Isaiah Quintabe and older brother Marcus are African-American youths living in a rough neighborhood in LA. Marcus is the bread winner for the family, and things are going well for the brothers when Marcus is killed in a tragic hit-and-run. The accident happens in front of Isaiah, but in spite of his presence as a witness, he doesn’t see anything of value that helps police track down his brother’s killer. Now, without his brother’s income, Isaiah is desperate for a roommate to help pay his rent. Enter Dodson–an idea man who likes to spend money. Dodson is helpful with paying the bills, at first, and then cash becomes harder to find. While Isaiah and Dodson struggle with their cash flow problem, Isaiah struggles with his inability to find his brother’s killer. He devotes himself to learning to make meaningful observations with the thought that somehow, he still might find out who killed his brother. Isaiah’s observations help solve some of their financial woes, and new type of Sherlock Holmes is born.

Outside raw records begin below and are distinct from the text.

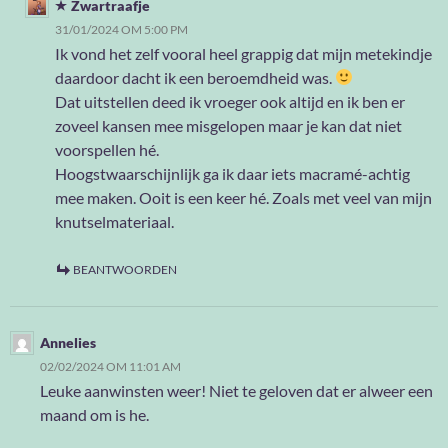
Zwartraafje
31/01/2024 OM 5:00 PM
Ik vond het zelf vooral heel grappig dat mijn metekindje
daardoor dacht ik een beroemdheid was.
Dat uitstellen deed ik vroeger ook altijd en ik ben er
zoveel kansen mee misgelopen maar je kan dat niet
voorspellen hé.
Hoogstwaarschijnlijk ga ik daar iets macramé-achtig
mee maken. Ooit is een keer hé. Zoals met veel van mijn
knutselmateriaal.
BEANTWOORDEN
Annelies
02/02/2024 OM 11:01 AM
Leuke aanwinsten weer! Niet te geloven dat er alweer een
maand om is he.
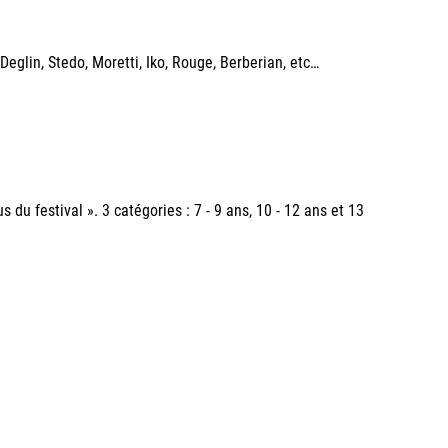
eglin, Stedo, Moretti, Iko, Rouge, Berberian, etc…
du festival ». 3 catégories : 7 - 9 ans, 10 - 12 ans et 13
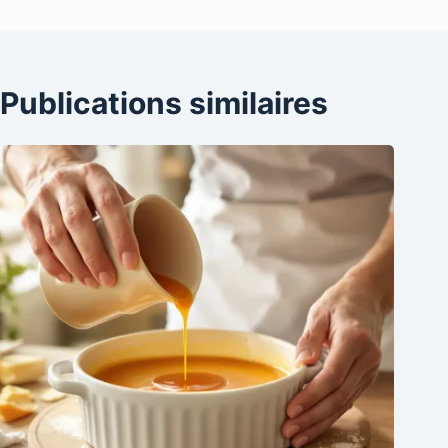
Publications similaires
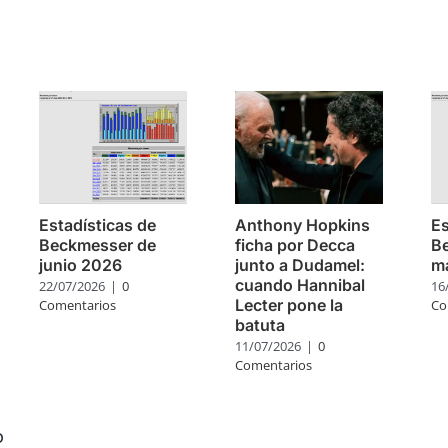
s
Estadísticas de
Anthony Hopkins
Es
Beckmesser de
ficha por Decca
B
junio 2026
junto a Dudamel:
m
cuando Hannibal
22/07/2026
|
0
16
Lecter pone la
Comentarios
Co
batuta
11/07/2026
|
0
Comentarios
o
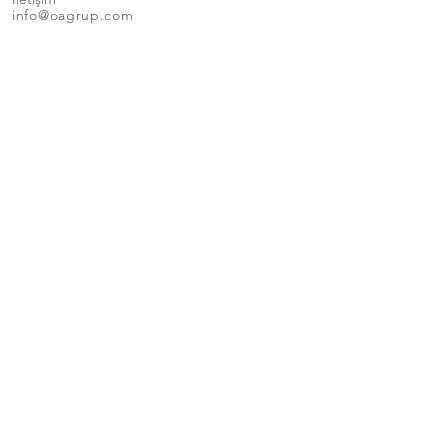
info@oagrup.com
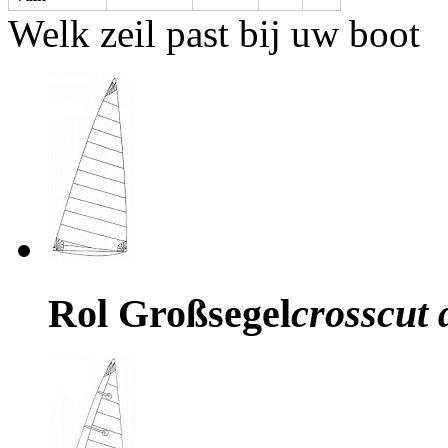
Welk zeil past bij uw boot
Rol Großsegel
crosscut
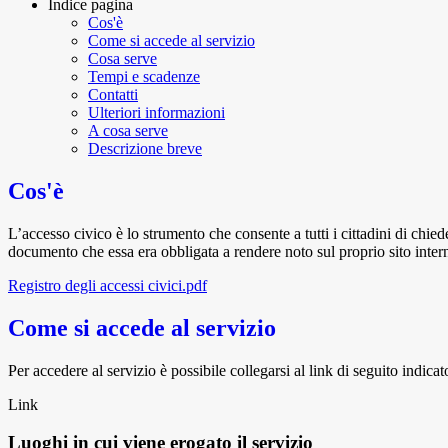
Indice pagina
Cos'è
Come si accede al servizio
Cosa serve
Tempi e scadenze
Contatti
Ulteriori informazioni
A cosa serve
Descrizione breve
Cos'è
L’accesso civico è lo strumento che consente a tutti i cittadini di chi
documento che essa era obbligata a rendere noto sul proprio sito intern
Registro degli accessi civici.pdf
Come si accede al servizio
Per accedere al servizio è possibile collegarsi al link di seguito indica
Link
Luoghi in cui viene erogato il servizio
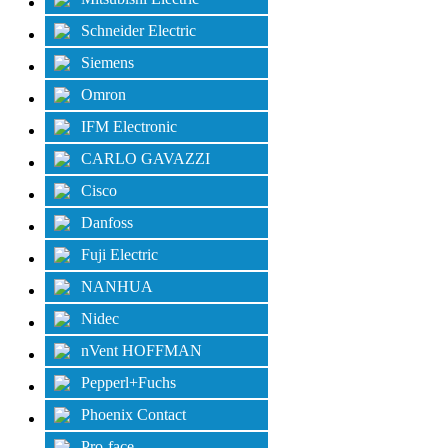
Schneider Electric
Siemens
Omron
IFM Electronic
CARLO GAVAZZI
Cisco
Danfoss
Fuji Electric
NANHUA
Nidec
nVent HOFFMAN
Pepperl+Fuchs
Phoenix Contact
Pro-face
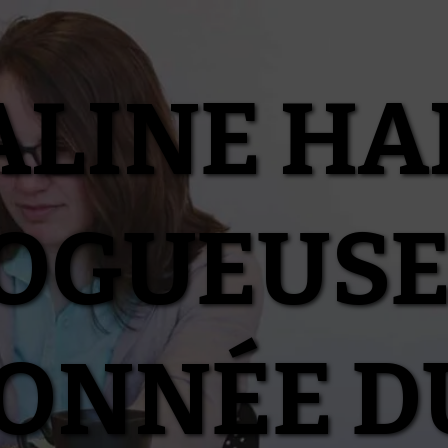
ALINE HA
OGUEUSE
IONNÉE D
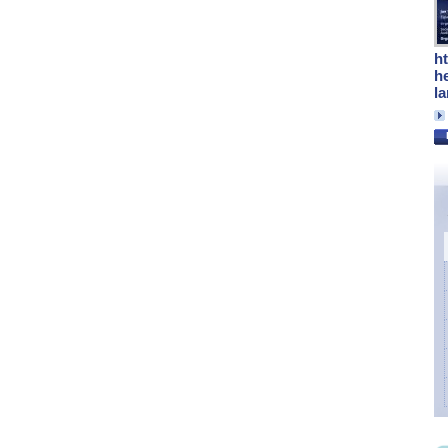
h
h
l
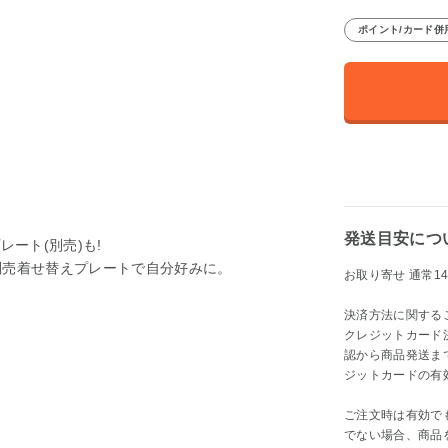
ポイント/カード併
発送目安につ
レート(別売)も!
別売着せ替えプレートで自分好みに。
お取り寄せ 通常14
決済方法に関する
クレジットカード
認から商品発送ま
ジットカードの有
ご注文時は有効で
でない場合、商品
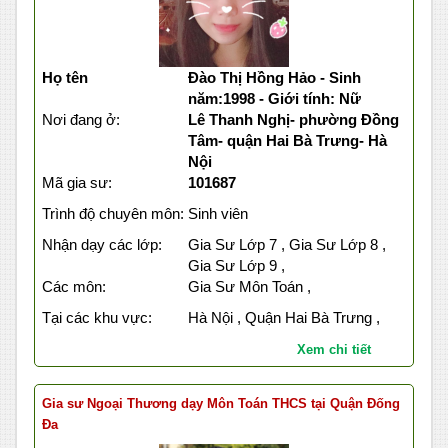
Họ tên
Đào Thị Hồng Hảo - Sinh
năm:1998 - Giới tính: Nữ
Nơi đang ở:
Lê Thanh Nghị- phường Đồng
Tâm- quận Hai Bà Trưng- Hà
Nội
Mã gia sư:
101687
Trình độ chuyên môn:
Sinh viên
Nhận dạy các lớp:
Gia Sư Lớp 7 , Gia Sư Lớp 8 ,
Gia Sư Lớp 9 ,
Các môn:
Gia Sư Môn Toán ,
Tại các khu vực:
Hà Nội , Quận Hai Bà Trưng ,
Xem chi tiết
Gia sư Ngoại Thương dạy Môn Toán THCS tại Quận Đống
Đa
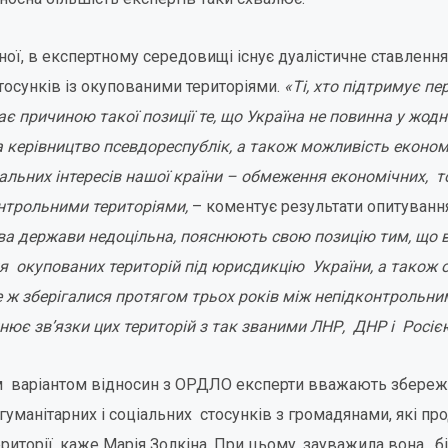
іної, в експертному середовищі існує дуалістичне ставлен
тосунків із окупованими територіями.
«Ті, хто підтримує пе
є причиною такої позиції те, що Україна не повинна у жод
а керівництво псевдореспублік, а також можливість економ
льних інтересів нашої країни – обмеження економічних, то
онтрольними територіями,
– коментує результати опитування
ива держави недоцільна, пояснюють свою позицію тим, що 
окупованих територій під юрисдикцію України, а також 
се ж зберігалися протягом трьох років між непідконтрольни
нює зв’язки цих територій з так званими ЛНР, ДНР і Росіє
 варіантом відносин з ОРДЛО експерти вважають збереж
гуманітарних і соціальних стосунків з громадянами, які п
риторії, каже Марія Золкіна. При цьому, зауважила вона, б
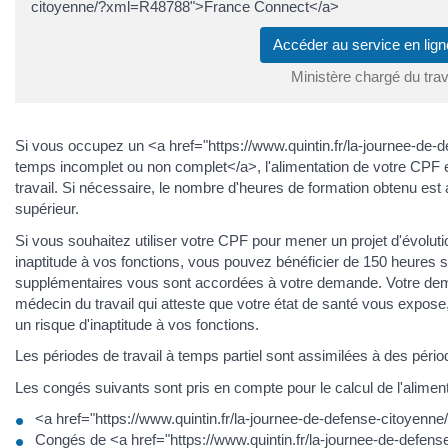
citoyenne/?xml=R48788">France Connect</a>
Accéder au service en li
Ministère chargé du trav
Si vous occupez un <a href="https://www.quintin.fr/la-journee-d
temps incomplet ou non complet</a>, l'alimentation de votre CPF e
travail. Si nécessaire, le nombre d'heures de formation obtenu es
supérieur.
Si vous souhaitez utiliser votre CPF pour mener un projet d'évoluti
inaptitude à vos fonctions, vous pouvez bénéficier de 150 heures
supplémentaires vous sont accordées à votre demande. Votre dem
médecin du travail qui atteste que votre état de santé vous expose,
un risque d'inaptitude à vos fonctions.
Les périodes de travail à temps partiel sont assimilées à des péri
Les congés suivants sont pris en compte pour le calcul de l'alimen
<a href="https://www.quintin.fr/la-journee-de-defense-citoye
Congés de <a href="https://www.quintin.fr/la-journee-de-defe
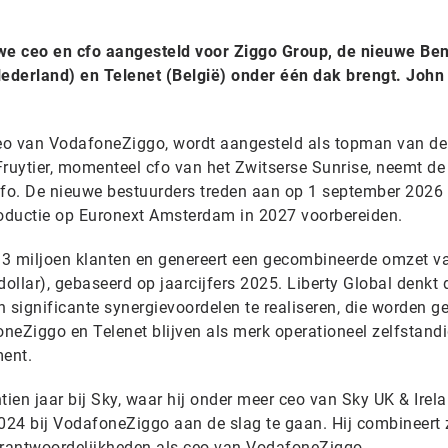
uwe ceo en cfo aangesteld voor Ziggo Group, de nieuwe Be
ederland) en Telenet (België) onder één dak brengt. John
eo van VodafoneZiggo, wordt aangesteld als topman van de
Fruytier, momenteel cfo van het Zwitserse Sunrise, neemt de
s cfo. De nieuwe bestuurders treden aan op 1 september 2026
oductie op Euronext Amsterdam in 2027 voorbereiden.
13 miljoen klanten en genereert een gecombineerde omzet v
 dollar), gebaseerd op jaarcijfers 2025. Liberty Global denkt
n significante synergievoordelen te realiseren, die worden 
oneZiggo en Telenet blijven als merk operationeel zelfstand
ent.
ien jaar bij Sky, waar hij onder meer ceo van Sky UK & Irel
24 bij VodafoneZiggo aan de slag te gaan. Hij combineert 
erantwoordelijkheden als ceo van VodafoneZiggo.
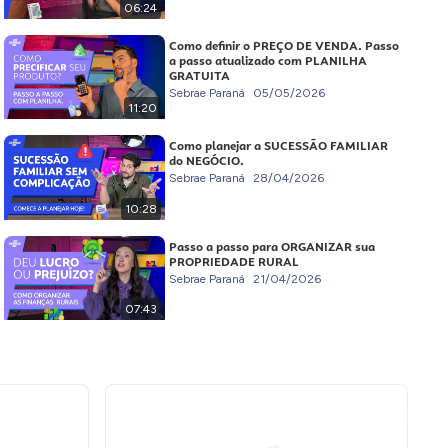
06:24
Como definir o PREÇO DE VENDA. Passo
a passo atualizado com PLANILHA
GRATUITA
Sebrae Paraná
05/05/2026
11:20
Como planejar a SUCESSÃO FAMILIAR
do NEGÓCIO.
Sebrae Paraná
28/04/2026
10:28
Passo a passo para ORGANIZAR sua
PROPRIEDADE RURAL
Sebrae Paraná
21/04/2026
07:43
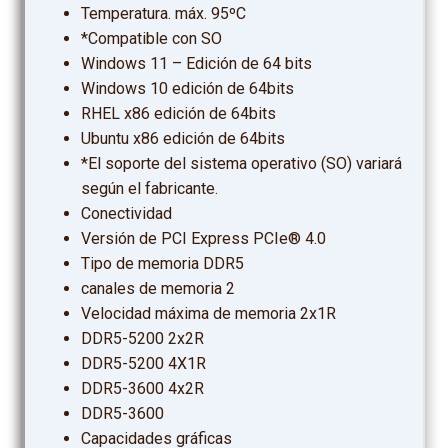
Temperatura. máx. 95ºC
*Compatible con SO
Windows 11 – Edición de 64 bits
Windows 10 edición de 64bits
RHEL x86 edición de 64bits
Ubuntu x86 edición de 64bits
*El soporte del sistema operativo (SO) variará
según el fabricante.
Conectividad
Versión de PCI Express PCIe® 4.0
Tipo de memoria DDR5
canales de memoria 2
Velocidad máxima de memoria 2x1R
DDR5-5200 2x2R
DDR5-5200 4X1R
DDR5-3600 4x2R
DDR5-3600
Capacidades gráficas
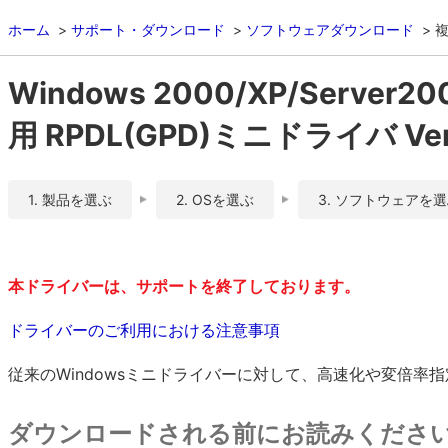
ホーム
サポート・ダウンロード
ソフトウェアダウンロード
複
Windows 2000/XP/Server2
用 RPDL(GPD)ミニドライバ Ver.
1. 製品を選ぶ
2. OSを選ぶ
3. ソフトウェアを
本ドライバーは、サポートを終了しております。
ドライバーのご利用における注意事項
従来のWindowsミニドライバーに対して、高速化や変倍
ダウンロードされる前にお読みくださ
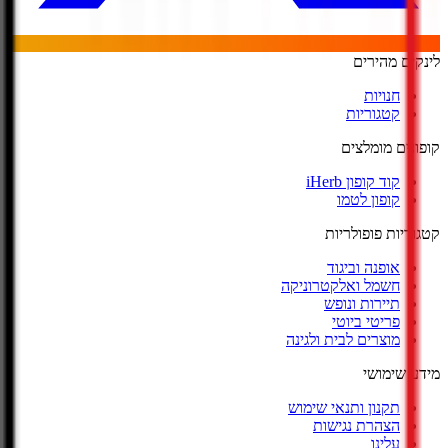
לינקים מהירים
חנויות
קטגוריות
קופונים מומלצים
קוד קופון iHerb
קופון לטמו
קטגוריות פופולריות
אופנה וביגוד
חשמל ואלקטרוניקה
תיירות ונופש
פריטי ביוטי
מוצרים לבית ולגינה
מידע שימושי
תקנון ותנאי שימוש
הצהרת נגישות
עלינו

When an attempt is made on the life of a big name rapper, Dodson has the right connection to put Isaiah on the case. If Isaiah can figure out who is behind the murder attempt, both Dodson and Isaiah stand to score some big bucks. The case is an odd one, though, and might be difficult to solve. Who attempts to murder someone by using an attack dog as a weapon?
IQ tells two stories at the same time as it alternates between events in Isaiah’s past and events in present day. Isaiah is a fresh, engaging character. He’s smart, and yet makes some interesting life choices due to his circumstances. I also liked Dodson, who always has thoughts on his next big cash score. The way the story unfolds, and the way each character has his or her own quirks really reminded me of an Elmore Leonard. The dialogue in the book is superb, again reminding me of Mr. Leonard’s work. Joe Ide is of Japanese-American descent, and grew up in LA himself. His novel reflects his knowledge of the area, and adds some wonderful depth to the work.